# ADR-028 — pdf.js wasm decoders are served same-origin; a future CSP must allow them

**Date:** 2026-06-01
**Status:** Accepted
**Issue:** #708 (scanned PDFs with CCITT/JBIG2 images render blank)
**Milestone:** Pre-prod read-path hardening

---

## Context

pdf.js 5.x moved the **JBIG2, CCITTFax, and JPEG2000 image decoders into
WebAssembly**. A single `jbig2.wasm` module decodes both JBIG2 and CCITTFax;
`openjpeg.wasm` decodes JPEG2000. These modules live in
`node_modules/pdfjs-dist/wasm/` and are not on the web path by default, and
`getDocument` will not load them unless it is given a `wasmUrl`. Without that,
bi-level black-and-white scans (CCITT G4 fax — ~16% of the archive) painted a
blank canvas in production while JPEG scans rendered fine.

Two cross-cutting, long-lived constraints fall out of the fix and are not
obvious from reading any single file — hence this record.

## Decision

1. **Serve the pdf.js wasm from our own origin**, at the unversioned path
   `/pdfjs-wasm/`, copied from `node_modules/pdfjs-dist/wasm/` into
   `build/client/` at build time by `vite-plugin-static-copy` (a devDependency;
   see `frontend/vite.config.ts`). `getDocument` is called with
   `wasmUrl: '/pdfjs-wasm/'`. **Never point `wasmUrl` at a public CDN** — a
   decoder on the core read path must not become a supply-chain RCE surface.

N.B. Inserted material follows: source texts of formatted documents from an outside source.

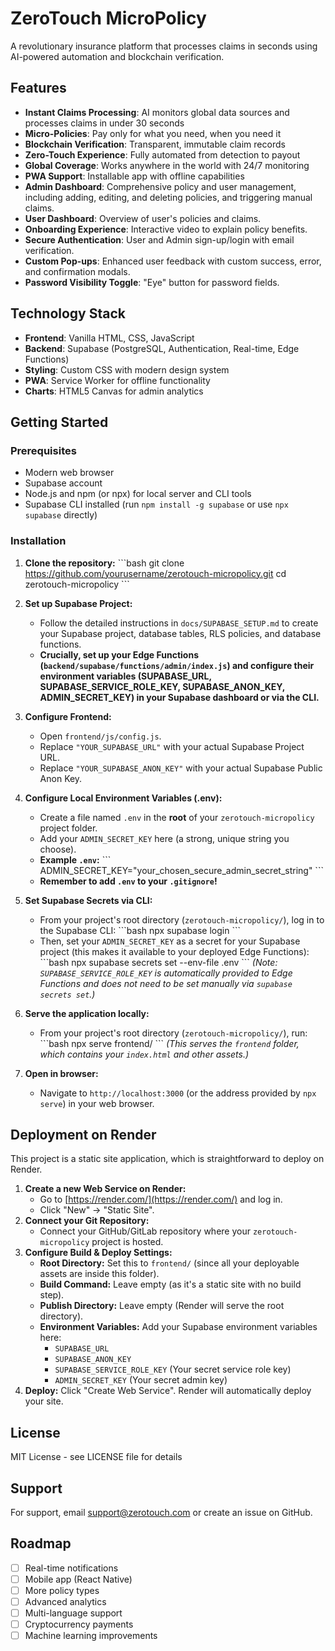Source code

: # ZeroTouch MicroPolicy

A revolutionary insurance platform that processes claims in seconds using AI-powered automation and blockchain verification.

## Features

- **Instant Claims Processing**: AI monitors global data sources and processes claims in under 30 seconds
- **Micro-Policies**: Pay only for what you need, when you need it
- **Blockchain Verification**: Transparent, immutable claim records
- **Zero-Touch Experience**: Fully automated from detection to payout
- **Global Coverage**: Works anywhere in the world with 24/7 monitoring
- **PWA Support**: Installable app with offline capabilities
- **Admin Dashboard**: Comprehensive policy and user management, including adding, editing, and deleting policies, and triggering manual claims.
- **User Dashboard**: Overview of user's policies and claims.
- **Onboarding Experience**: Interactive video to explain policy benefits.
- **Secure Authentication**: User and Admin sign-up/login with email verification.
- **Custom Pop-ups**: Enhanced user feedback with custom success, error, and confirmation modals.
- **Password Visibility Toggle**: "Eye" button for password fields.

## Technology Stack

- **Frontend**: Vanilla HTML, CSS, JavaScript
- **Backend**: Supabase (PostgreSQL, Authentication, Real-time, Edge Functions)
- **Styling**: Custom CSS with modern design system
- **PWA**: Service Worker for offline functionality
- **Charts**: HTML5 Canvas for admin analytics

## Getting Started

### Prerequisites

- Modern web browser
- Supabase account
- Node.js and npm (or npx) for local server and CLI tools
- Supabase CLI installed (run `npm install -g supabase` or use `npx supabase` directly)

### Installation

1.  **Clone the repository:**
    \`\`\`bash
    git clone https://github.com/yourusername/zerotouch-micropolicy.git
    cd zerotouch-micropolicy
    \`\`\`

2.  **Set up Supabase Project:**
    * Follow the detailed instructions in `docs/SUPABASE_SETUP.md` to create your Supabase project, database tables, RLS policies, and database functions.
    * **Crucially, set up your Edge Functions (`backend/supabase/functions/admin/index.js`) and configure their environment variables (SUPABASE_URL, SUPABASE_SERVICE_ROLE_KEY, SUPABASE_ANON_KEY, ADMIN_SECRET_KEY) in your Supabase dashboard or via the CLI.**

3.  **Configure Frontend:**
    * Open `frontend/js/config.js`.
    * Replace `"YOUR_SUPABASE_URL"` with your actual Supabase Project URL.
    * Replace `"YOUR_SUPABASE_ANON_KEY"` with your actual Supabase Public Anon Key.

4.  **Configure Local Environment Variables (.env):**
    * Create a file named `.env` in the **root** of your `zerotouch-micropolicy` project folder.
    * Add your `ADMIN_SECRET_KEY` here (a strong, unique string you choose).
    * **Example `.env`:**
        \`\`\`
        ADMIN_SECRET_KEY="your_chosen_secure_admin_secret_string"
        \`\`\`
    * **Remember to add `.env` to your `.gitignore`!**

5.  **Set Supabase Secrets via CLI:**
    * From your project's root directory (`zerotouch-micropolicy/`), log in to the Supabase CLI:
        \`\`\`bash
        npx supabase login
        \`\`\`
    * Then, set your `ADMIN_SECRET_KEY` as a secret for your Supabase project (this makes it available to your deployed Edge Functions):
        \`\`\`bash
        npx supabase secrets set --env-file .env
        \`\`\`
        *(Note: `SUPABASE_SERVICE_ROLE_KEY` is automatically provided to Edge Functions and does not need to be set manually via `supabase secrets set`.)*

6.  **Serve the application locally:**
    * From your project's root directory (`zerotouch-micropolicy/`), run:
        \`\`\`bash
        npx serve frontend/
        \`\`\`
        *(This serves the `frontend` folder, which contains your `index.html` and other assets.)*

7.  **Open in browser:**
    * Navigate to `http://localhost:3000` (or the address provided by `npx serve`) in your web browser.

## Deployment on Render

This project is a static site application, which is straightforward to deploy on Render.

1.  **Create a new Web Service on Render:**
    * Go to [https://render.com/](https://render.com/) and log in.
    * Click "New" -> "Static Site".
2.  **Connect your Git Repository:**
    * Connect your GitHub/GitLab repository where your `zerotouch-micropolicy` project is hosted.
3.  **Configure Build & Deploy Settings:**
    * **Root Directory:** Set this to `frontend/` (since all your deployable assets are inside this folder).
    * **Build Command:** Leave empty (as it's a static site with no build step).
    * **Publish Directory:** Leave empty (Render will serve the root directory).
    * **Environment Variables:** Add your Supabase environment variables here:
        * `SUPABASE_URL`
        * `SUPABASE_ANON_KEY`
        * `SUPABASE_SERVICE_ROLE_KEY` (Your secret service role key)
        * `ADMIN_SECRET_KEY` (Your secret admin key)
4.  **Deploy:** Click "Create Web Service". Render will automatically deploy your site.

## License

MIT License - see LICENSE file for details

## Support

For support, email support@zerotouch.com or create an issue on GitHub.

## Roadmap

- [ ] Real-time notifications
- [ ] Mobile app (React Native)
- [ ] More policy types
- [ ] Advanced analytics
- [ ] Multi-language support
- [ ] Cryptocurrency payments
- [ ] Machine learning improvements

2. **Any future `Content-Security-Policy` MUST include
   `script-src 'wasm-unsafe-eval'` and `worker-src 'self' blob:`.** pdf.js
   instantiates WebAssembly and runs its renderer in a worker created from a
   `blob:` URL. A CSP without these directives silently re-breaks PDF rendering
   for the exact class of documents #708 fixed. No CSP is set today
   (`infra/caddy/Caddyfile` `(security_headers)`); the Caddyfile carries a
   pointer to this ADR so the future CSP author cannot miss it.

3. **The wasm shipping is guarded at build time.** `frontend/postbuild`
   (`scripts/assert-pdfjs-wasm.mjs`) fails the build loudly if `jbig2.wasm` or
   `openjpeg.wasm` is absent from `build/client/pdfjs-wasm/` — so a future
   `pdfjs-dist` bump that renames or relocates the wasm cannot regress to a
   blank canvas unnoticed. This runs in CI and in the Docker build stage.

## Consequences

- The decoders load from the same origin as the app — no third-party trust, no
  SRI to manage, correct `Content-Type: application/wasm` served by
  adapter-node.
- `/pdfjs-wasm/` is **not** content-hashed, so it must not be served
  `immutable` — a revalidating cache avoids serving a stale `.wasm` against a
  newer worker after a pdfjs upgrade.
- The CSP constraint is a standing obligation on whoever introduces a CSP. If
  that work happens, this ADR and the Caddyfile note are the source of truth.
- No new container or external system is introduced, so the C4 L1/L2 diagrams
  are unaffected; `/pdfjs-wasm/` is a static asset served by the existing
  frontend container.
- Render/decode failures are no longer silent: the viewer surfaces a localized
  message plus a working download link (see #708).